* **Data supplied**:
******************************
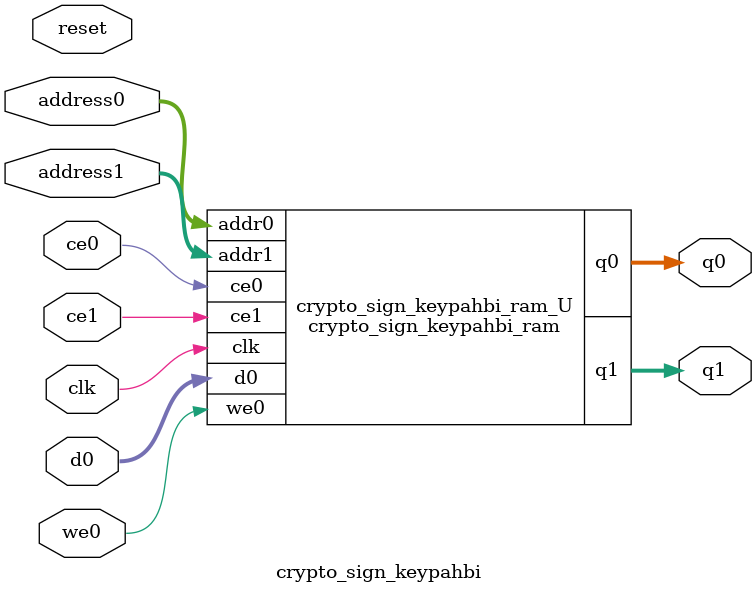
<source format=v>
`timescale 1 ns / 1 ps
module crypto_sign_keypahbi_ram (addr0, ce0, d0, we0, q0, addr1, ce1, q1,  clk);

parameter DWIDTH = 8;
parameter AWIDTH = 5;
parameter MEM_SIZE = 32;

input[AWIDTH-1:0] addr0;
input ce0;
input[DWIDTH-1:0] d0;
input we0;
output reg[DWIDTH-1:0] q0;
input[AWIDTH-1:0] addr1;
input ce1;
output reg[DWIDTH-1:0] q1;
input clk;

(* ram_style = "distributed" *)reg [DWIDTH-1:0] ram[0:MEM_SIZE-1];




always @(posedge clk)  
begin 
    if (ce0) begin
        if (we0) 
            ram[addr0] <= d0; 
        q0 <= ram[addr0];
    end
end


always @(posedge clk)  
begin 
    if (ce1) begin
        q1 <= ram[addr1];
    end
end


endmodule

`timescale 1 ns / 1 ps
module crypto_sign_keypahbi(
    reset,
    clk,
    address0,
    ce0,
    we0,
    d0,
    q0,
    address1,
    ce1,
    q1);

parameter DataWidth = 32'd8;
parameter AddressRange = 32'd32;
parameter AddressWidth = 32'd5;
input reset;
input clk;
input[AddressWidth - 1:0] address0;
input ce0;
input we0;
input[DataWidth - 1:0] d0;
output[DataWidth - 1:0] q0;
input[AddressWidth - 1:0] address1;
input ce1;
output[DataWidth - 1:0] q1;



crypto_sign_keypahbi_ram crypto_sign_keypahbi_ram_U(
    .clk( clk ),
    .addr0( address0 ),
    .ce0( ce0 ),
    .we0( we0 ),
    .d0( d0 ),
    .q0( q0 ),
    .addr1( address1 ),
    .ce1( ce1 ),
    .q1( q1 ));

endmodule


</source>
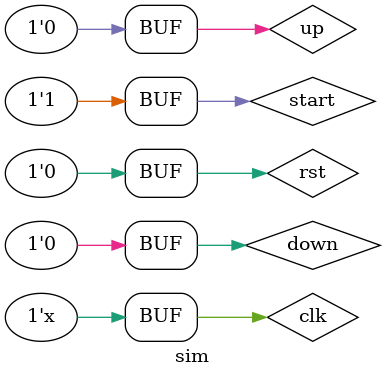
<source format=v>
`timescale 1ns / 1ps


module sim();
    reg clk;
    reg rst;
    reg start;
    reg up;
    reg left;
    reg right;
    reg down;
    
    wire vsync_r;
    wire hsync_r;
    
    
    wire [3:0] OutRed, OutGreen, OutBlue;
    
    tetris u(
        .clk(clk),
        .rst(rst),
        .start(start),
        .UP_KEY(up),
        .LEFT_KEY(left),
        .RIGHT_KEY(right),
        .DOWN_KEY(down),
        .vsync_r(vsync_r),
        .hsync_r(hsync_r),
        .OutRed(OutRed),
        .OutGreen(OutGreen),
        .OutBlue(OutBlue)
    );
    
    initial
    begin
        #0 clk = 0;
        #0 rst = 0;
        #25 rst = 1;
        #10 rst = 0;
        #3 start = 1;
        #100 up = 1;
        #25 up =0;
        #100 down = 1;
        #25 down = 0;
    end
    
    always #5 clk = ~clk;
    
endmodule
</source>
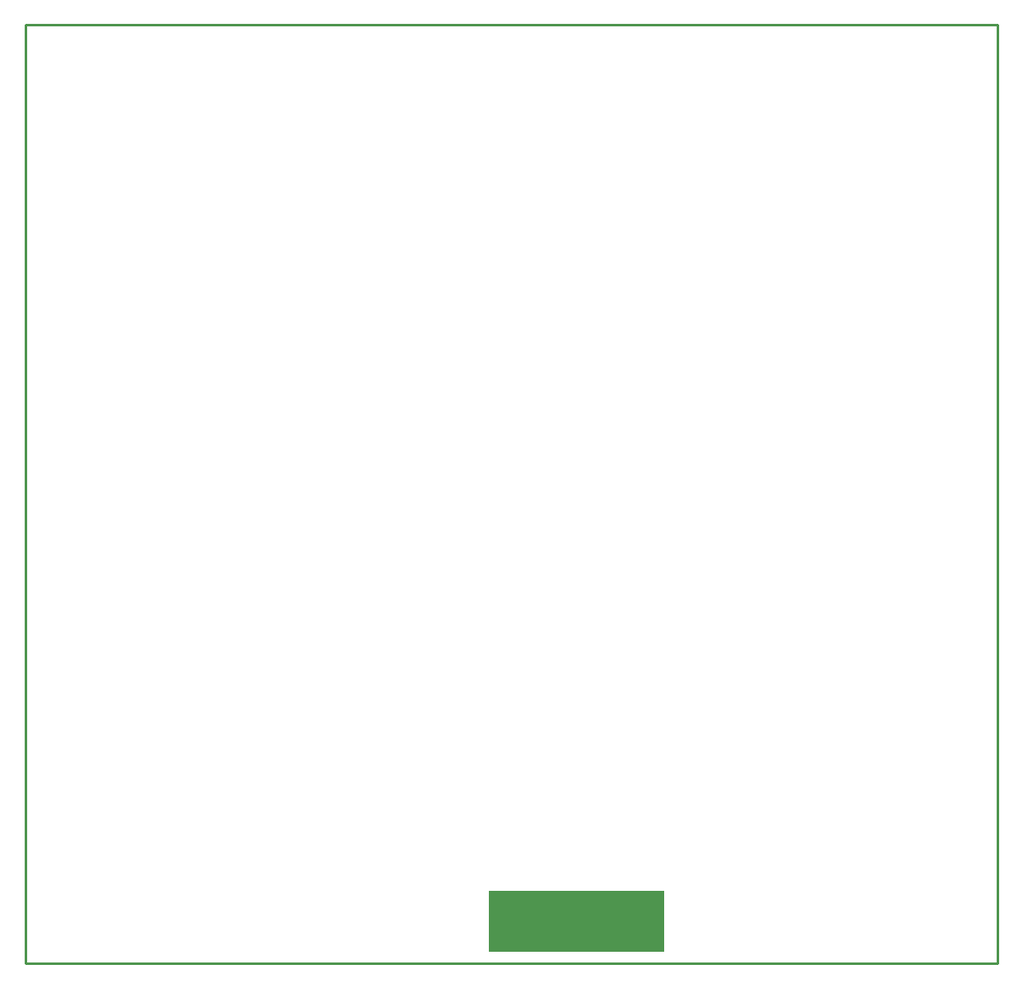
<source format=gko>
G04 Layer_Color=16711935*
%FSLAX44Y44*%
%MOMM*%
G71*
G01*
G75*
%ADD19C,0.2540*%
G36*
X656650Y11650D02*
X476650D01*
Y74650D01*
X656650D01*
Y11650D01*
D02*
G37*
D19*
X0Y0D02*
X1000000D01*
Y965000D01*
X0D02*
X1000000D01*
X0Y0D02*
Y965000D01*
M02*

</source>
******************************
* **Exercise requirements**:
In the material above, which lines contain "OutBlue"? Copy each of them.

* **Task answer**:
    wire [3:0] OutRed, OutGreen, OutBlue;
        .OutBlue(OutBlue)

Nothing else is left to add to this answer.